Which lines of the entries below run from the one holding "9: (565, 113, 7.17)" to the one holding "38: (374, 207, 4.69)", inclusive? Set down exactly those lines and no others.

[Stored dataset items]
———
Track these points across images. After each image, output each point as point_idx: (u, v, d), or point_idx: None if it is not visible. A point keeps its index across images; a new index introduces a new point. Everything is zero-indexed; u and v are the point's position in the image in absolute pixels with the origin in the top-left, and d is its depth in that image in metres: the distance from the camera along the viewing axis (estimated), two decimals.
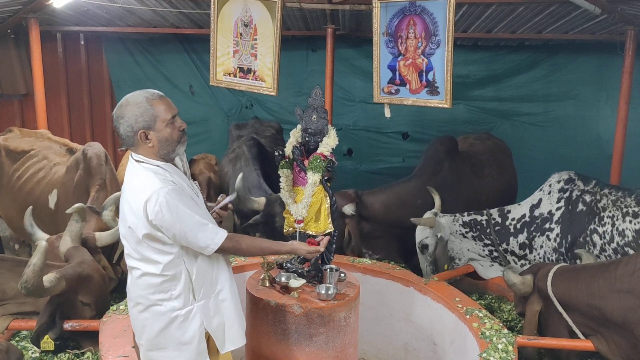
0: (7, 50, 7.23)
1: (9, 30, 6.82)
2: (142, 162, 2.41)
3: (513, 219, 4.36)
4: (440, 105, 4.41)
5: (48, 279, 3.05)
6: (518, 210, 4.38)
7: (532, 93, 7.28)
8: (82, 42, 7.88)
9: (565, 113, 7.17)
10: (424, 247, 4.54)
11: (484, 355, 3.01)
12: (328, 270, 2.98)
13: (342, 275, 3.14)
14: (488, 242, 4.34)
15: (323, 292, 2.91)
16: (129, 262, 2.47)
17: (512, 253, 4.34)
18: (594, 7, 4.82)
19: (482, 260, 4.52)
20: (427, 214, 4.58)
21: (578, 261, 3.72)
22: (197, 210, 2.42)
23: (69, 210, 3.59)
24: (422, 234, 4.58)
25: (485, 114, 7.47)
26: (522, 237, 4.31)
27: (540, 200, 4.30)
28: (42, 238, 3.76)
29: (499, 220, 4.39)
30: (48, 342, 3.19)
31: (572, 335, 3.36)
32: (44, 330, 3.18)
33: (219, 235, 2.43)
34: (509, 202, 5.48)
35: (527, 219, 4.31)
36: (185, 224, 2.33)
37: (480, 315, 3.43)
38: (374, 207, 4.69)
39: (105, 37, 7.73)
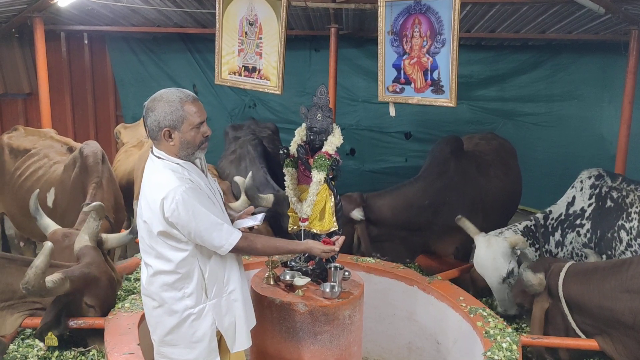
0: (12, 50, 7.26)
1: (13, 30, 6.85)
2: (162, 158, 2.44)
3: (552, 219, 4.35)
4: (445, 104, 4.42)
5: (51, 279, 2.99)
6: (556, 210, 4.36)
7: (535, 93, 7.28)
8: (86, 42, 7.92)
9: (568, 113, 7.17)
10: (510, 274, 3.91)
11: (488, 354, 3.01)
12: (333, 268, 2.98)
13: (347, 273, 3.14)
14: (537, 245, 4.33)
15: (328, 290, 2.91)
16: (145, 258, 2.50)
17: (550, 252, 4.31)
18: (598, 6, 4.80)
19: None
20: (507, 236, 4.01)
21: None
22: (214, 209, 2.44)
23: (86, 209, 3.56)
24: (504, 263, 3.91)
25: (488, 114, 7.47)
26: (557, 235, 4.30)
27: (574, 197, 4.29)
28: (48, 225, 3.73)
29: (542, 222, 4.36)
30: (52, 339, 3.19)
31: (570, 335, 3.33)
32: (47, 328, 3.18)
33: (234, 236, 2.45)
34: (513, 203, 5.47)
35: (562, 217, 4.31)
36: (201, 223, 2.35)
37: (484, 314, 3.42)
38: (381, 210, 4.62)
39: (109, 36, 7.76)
———
» Response area
9: (565, 113, 7.17)
10: (424, 247, 4.54)
11: (484, 355, 3.01)
12: (328, 270, 2.98)
13: (342, 275, 3.14)
14: (488, 242, 4.34)
15: (323, 292, 2.91)
16: (129, 262, 2.47)
17: (512, 253, 4.34)
18: (594, 7, 4.82)
19: (482, 260, 4.52)
20: (427, 214, 4.58)
21: (578, 261, 3.72)
22: (197, 210, 2.42)
23: (69, 210, 3.59)
24: (422, 234, 4.58)
25: (485, 114, 7.47)
26: (522, 237, 4.31)
27: (540, 200, 4.30)
28: (42, 238, 3.76)
29: (499, 220, 4.39)
30: (48, 342, 3.19)
31: (572, 335, 3.36)
32: (44, 330, 3.18)
33: (219, 235, 2.43)
34: (509, 202, 5.48)
35: (527, 219, 4.31)
36: (185, 224, 2.33)
37: (480, 315, 3.43)
38: (374, 207, 4.69)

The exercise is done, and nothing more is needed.